Music data aggregation website

Kworb is an independent online music‑data aggregation service that compiles chart and streaming information from publicly available sources. Launched in 2012, it provides free summary charts and rankings derived from platforms such as Spotify, Apple Music, YouTube, Shazam, Deezer, and Mediabase for radio airplay data. The site is maintained by its creator and has been described as a “no‑frills” resource that offers a quick view of regional and global chart performance.

==Background and features==
Kworb was created in February 2012 as a hobby project. It hosts a variety of charts‑based summaries, including daily and weekly global charts, regional streaming rankings and an all‑time chart of the most‑streamed songs. It features a “Global Digital Artist Ranking,” which aggregates an artist’s performance across multiple digital music and streaming services. The Belmont University Library’s music‑business research guide recommends Kworb for quick daily or weekly insights into digital music charts.

==Usage and reception==
Kworb’s aggregated statistics have been frequently cited by journalists. The analytics firm Chartmetric lists Kworb among useful free tools and notes that it provides summary chart data from Spotify, Apple Music, Shazam, Deezer, YouTube, radio and U.S. sales sources. News outlets have used Kworb’s data to report streaming milestones: the website NextShark, for example, credited Kworb for showing that BTS had surpassed 38 billion streams on Spotify, and provided individual streaming counts for songs such as “Dynamite” with 1.8 billion plays. Other publications that have cited Kworb in their articles include the BBC, Loudwire Rolling Stone, and Screen Rant. Researchers have also drawn on Kworb’s weekly charts to model how songs gain or lose popularity over time.
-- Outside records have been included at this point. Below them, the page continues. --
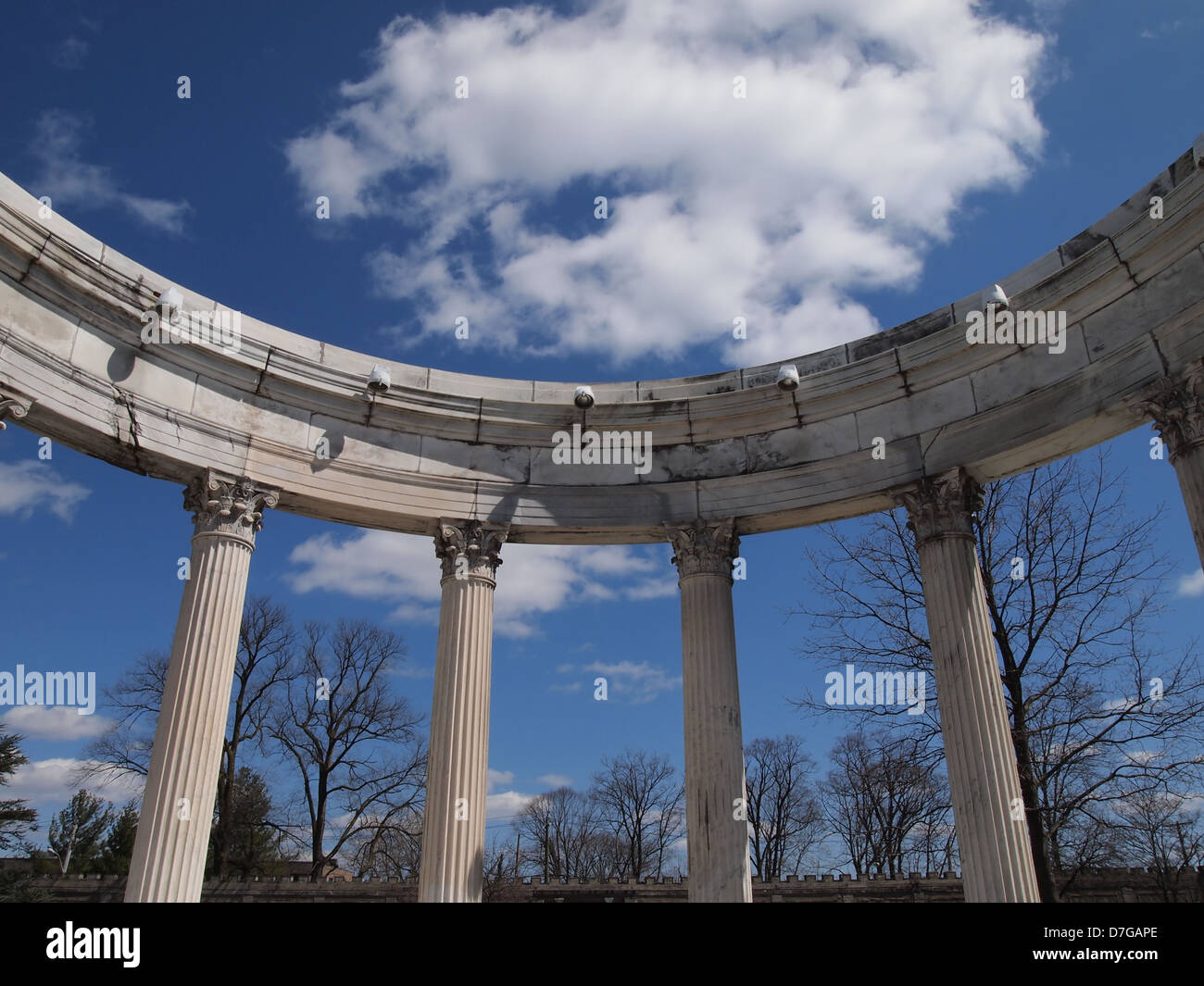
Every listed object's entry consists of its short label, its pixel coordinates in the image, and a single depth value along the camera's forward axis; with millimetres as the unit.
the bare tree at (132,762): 61469
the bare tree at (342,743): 68438
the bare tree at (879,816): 68188
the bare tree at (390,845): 68438
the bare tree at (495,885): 65062
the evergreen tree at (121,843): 70875
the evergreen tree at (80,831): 80312
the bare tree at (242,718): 61438
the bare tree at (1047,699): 37188
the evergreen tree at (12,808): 48312
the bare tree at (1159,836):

Despite these references, coverage of the site itself is limited. Most articles use statistics from Kworb as convenient data points rather than discussing the service in depth. Industry commentary positions it as a quick snapshot for enthusiasts rather than a comprehensive analytics service.

==Reliability==
Kworb does not publish a full methodology for its “popularity” values and labels some of its figures as estimates. Despite this, its data is commonly used to illustrate the popularity of certain songs or artists in secondary reporting. (Note: Attributed to mention of "Kworb" in articles by the BBC, Loudwire, Rolling Stone, and Screen Rant.)